Ini berbeda dengan Surat Edaran Satuan Tugas Penanganan Covid-19 Nomor 17 Tahun 2021 tentang Ketentuan Perjalanan Orang Dalam Negeri pada Masa Pandemi. Regulasi ini mewajibkan penumpang memiliki kartu vaksin minimal dosis pertama dan hasil tes negatif Covid-19.
Akan tetapi, pria berbaju biru dengan nama perusahaan otobus di belakangnya itu bersiasat agar calon penumpang tetap bisa naik bus. Asalkan membeli tiket, persyaratan lainn seakan dianggap tidak penting. Aturan saat pandemi jelas sama sekali tidak mengigit saat dihadapkan pada kenyataan banyak orang butuh uang di era ini.
Apalagi, sejak pemberlakuan pembatasan kegiatan masyarakat (PPKM), aktivitas operasional terminal belum normal. Dua pekan terakhir, misalnya, bus yang beroperasi hanya 55 sampai 81 unit dengan jumlah penumpang paling banyak 168 orang per hari.
Padahal, sebelum pandemi, jumlah penumpang di terminal tipe A itu bisa mencapai 1.500-3.000 orang per hari dengan total sekitar 250 bus. Berada di antara Jabar dan Jateng, Terminal Harjamukti melayani rute ke wilayah timur dan barat atau arah Jakarta.
Siang itu, dari 10 jalur di terminal, hanya tampak enam bus menanti penumpang. Belasan bus lain terparkir di bagian belakang. Mesin bus dinyalakan, tetapi awaknya berpencar. Ada yang mencari penumpang, minum kopi, dan istirahat.
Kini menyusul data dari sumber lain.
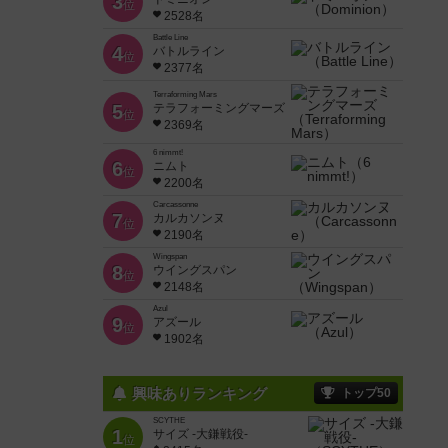
3
位
2528名
Battle Line
4
バトルライン
位
2377名
Terraforming Mars
5
テラフォーミングマーズ
位
2369名
6 nimmt!
6
ニムト
位
2200名
Carcassonne
7
カルカソンヌ
位
2190名
Wingspan
8
ウイングスパン
位
2148名
Azul
9
アズール
位
1902名
興味ありランキング
トップ50
SCYTHE
1
サイズ -大鎌戦役-
位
Setelah menunggu sejam, bus berkapasitas 40 kursi itu hanya diisi 15 penumpang. Ini belum termasuk dua kernet dan sopir. Penumpang duduk berjarak. Tepat pukul 11.00, bus mulai bergerak. Namun, bus kembali bergeming saat keluar terminal.
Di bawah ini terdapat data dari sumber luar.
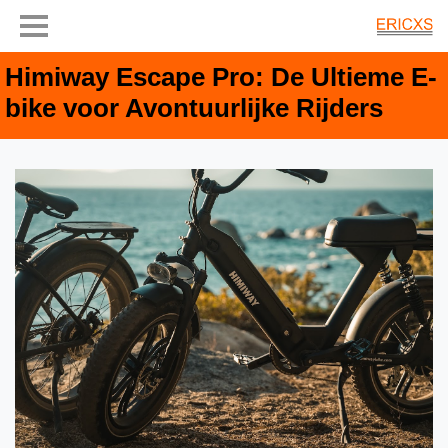
Himiway Escape Pro: De Ultieme E-
bike voor Avontuurlijke Rijders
Dua penumpang tujuan Tegal, Jateng, naik. Keduanya tidak mengenakan masker, seperti kernet dan sopir bus. Tak tampak pengumuman agar awak dan penumpang bus menjalankan protokol kesehatan (prokes). Lagi-lagi, tidak ada aparat yang memeriksa soal syarat vaksinasi dan tes Covid-19.
Bus melanjutkan perjalanan dengan total 17 penumpang. Kernet merapat ke penumpang baru, termasuk Ari. Potongan karcis putih tadi kemudian ditukar dengan tiket bus bertuliskan nama perusahaan, rute, dan nomor contact person jika ada kritik serta saran.
Betapa kagetnya Ari ketika mengetahui harga resmi bus dengan rute Cirebon-Ngawi Rp 150.000, lebih murah dibandingkan karcis yang ia beli seharga Rp 220.000. Seorang penumpang tujuan Tegal juga membayar Rp 55.000, padahal harganya Rp 30.000.
”Makanya, jangan beli di calo,” ucap kernet itu.
Tidak protes
Ari merasa ditipu. Begitu pun dengan sejumlah penumpang. Mereka mempertanyakan harga asli tiket bus untuk tujuan daerah tertentu. Namun, tak satu pun yang mendesak alasan kernet tidak mengenakan masker.
Padahal, tak memakai masker di ruangan tertutup berjam-jam bisa meningkatkan potensi penularan virus korona baru yang tak kasatmata. Apalagi, beberapa penumpang sempat melepas masker saat makan kue atau minum.
Koordinator Satuan Pelayanan Terminal Harjamukti, Komarudin, mengingatkan calon penumpang agar menuju ke loket di dalam terminal, bukan melalui orang yang tidak berkepentingan. ”Dulu (orang yang menawarkan tiket di luar loket), banyak. Sekarang sudah sedikit,” ungkapnya.
Komarudin juga memastikan petugas tetap memeriksa dokumen pelaku perjalanan di dalam terminal. ”Orang-orang sudah mengerti harus ada kartu vaksin dan lainnya. (Tes) GeNose C19 juga sudah tidak ada. Padahal, masih ada sisa sekitar 250 (kantong udara),” ujarnya.
Berkaca dari pengalaman Ari dan penumpang lain, penerapan protokol di angkutan umum di jalur darat masih memiliki berbagai celah. Kesadaran warga hingga pengawasan aparat dalam menaati aturan harus dibuktikan, lebih dari sekadar macan kertas. Jika masih terus abai, ujung dari pandemi masih susah ditebak. Selama itu pula daya lenting manusia Indonesia tetap bakal sulit ada.